“The attempt has been made: we just have to wait until Sunday to see if it will work this time too.” This implacable observation is the fruit of the Italian newspaper The Stamp and concerns the “republican front” that the left and center forces are trying to build. Having come out on top in the first round of early legislative elections, the National Rally (RN) is on the verge of power.
The eventful news between the two rounds is partly due to the way we elect our deputies. The two-round majority single-member constituency system remains a model that is quite difficult to grasp abroad. The Dutch in From Telegraph did not lack didacticism in explaining the reasons and highlighting the change in position of Marine Le Pen, a consequence of the emergence of a potential “republican front”.
The figurehead of the far-right party made the exercise of power by her party conditional on obtaining an absolute majority. Hope shattered by the strategy of withdrawal, which caused the number of three-way races to fall from almost 300 to 89. Speaking to France Inter, she said she was no longer bothered by the idea of governing with “only” 270 deputies.
This number could still decrease. The Italian journalist Francesca Schianchi does not fail to point out the difficulties of the National Rally. These are not limited to the establishment of a “republican front”. The Stamp focuses in particular on the Ludivine Daoudi affair.
The Ludivine Daoudi affair does not go unnoticed
RN candidate in the 1st constituency of Calvados, photos of her wearing a cap of the Luftwaffe – the air force of Nazi Germany – began to circulate pushing it, in fineto withdraw.
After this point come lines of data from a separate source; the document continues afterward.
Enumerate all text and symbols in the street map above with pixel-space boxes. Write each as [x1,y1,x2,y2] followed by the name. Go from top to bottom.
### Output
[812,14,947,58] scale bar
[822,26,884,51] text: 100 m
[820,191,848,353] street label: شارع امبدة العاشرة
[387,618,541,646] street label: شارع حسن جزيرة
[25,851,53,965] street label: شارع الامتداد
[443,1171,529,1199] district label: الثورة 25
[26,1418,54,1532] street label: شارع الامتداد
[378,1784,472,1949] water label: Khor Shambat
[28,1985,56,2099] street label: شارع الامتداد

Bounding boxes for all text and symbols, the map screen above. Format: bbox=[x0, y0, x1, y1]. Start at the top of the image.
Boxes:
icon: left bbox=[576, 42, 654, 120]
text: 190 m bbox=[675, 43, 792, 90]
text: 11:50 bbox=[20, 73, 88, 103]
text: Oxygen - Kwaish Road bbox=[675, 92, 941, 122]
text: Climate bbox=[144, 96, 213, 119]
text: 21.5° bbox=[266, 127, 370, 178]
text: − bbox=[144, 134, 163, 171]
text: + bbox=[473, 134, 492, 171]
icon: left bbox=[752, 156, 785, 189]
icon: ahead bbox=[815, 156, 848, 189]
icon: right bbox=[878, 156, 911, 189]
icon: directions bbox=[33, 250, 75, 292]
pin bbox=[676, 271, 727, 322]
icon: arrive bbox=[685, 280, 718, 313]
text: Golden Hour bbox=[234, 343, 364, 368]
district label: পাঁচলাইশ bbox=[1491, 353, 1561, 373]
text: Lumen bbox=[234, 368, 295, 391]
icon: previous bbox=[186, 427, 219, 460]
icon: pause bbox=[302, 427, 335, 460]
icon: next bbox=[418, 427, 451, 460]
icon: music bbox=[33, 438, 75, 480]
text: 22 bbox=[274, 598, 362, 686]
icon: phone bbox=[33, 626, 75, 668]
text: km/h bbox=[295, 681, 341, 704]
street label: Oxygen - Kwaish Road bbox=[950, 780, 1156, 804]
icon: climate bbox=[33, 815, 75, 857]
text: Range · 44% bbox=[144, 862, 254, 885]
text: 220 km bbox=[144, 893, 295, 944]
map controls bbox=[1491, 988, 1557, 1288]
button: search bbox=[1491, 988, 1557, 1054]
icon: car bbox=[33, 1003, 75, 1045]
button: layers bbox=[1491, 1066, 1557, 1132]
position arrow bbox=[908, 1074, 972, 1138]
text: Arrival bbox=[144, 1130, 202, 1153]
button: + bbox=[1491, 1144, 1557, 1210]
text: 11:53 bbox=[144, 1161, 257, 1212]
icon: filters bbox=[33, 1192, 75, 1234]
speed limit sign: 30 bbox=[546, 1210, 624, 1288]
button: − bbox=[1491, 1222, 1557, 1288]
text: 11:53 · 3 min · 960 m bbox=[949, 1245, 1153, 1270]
Information that was not failed to be highlighted The Mirrorrevealing according to them “the doubts which hang over their [celle des candidats RN] skill.”
Reluctance surrounding the “Plural Assembly”
The highlighting of the strengths of this new “republican front” does not prevent the Wall Street Journal to point out the latter’s flaws. The American newspaper focuses on the majority’s positions with regard to La France insoumise (LFI). If Gabriel Attal had called for a “plural assembly”, Edouard Philippe openly subscribed to a “neither Mélenchon nor Le Pen” rhetoric, whereas Emmanuel Macron was more ambiguous. The head of state did not openly call for a vote for LFI in the event of a second round with the RN.
This same France Insoumise is described by the Wall Street Journal of hard left. Translated into French, this gives “radical left”. This point of tension raises the question of the viability of the “republican front”, according to the Swiss newspaper. The weather“It is true that it is difficult to see how elected officials from the increasingly hard-line liberal right could agree on a budget or a social and security policy with an increasingly radical left,” we can read in their columns.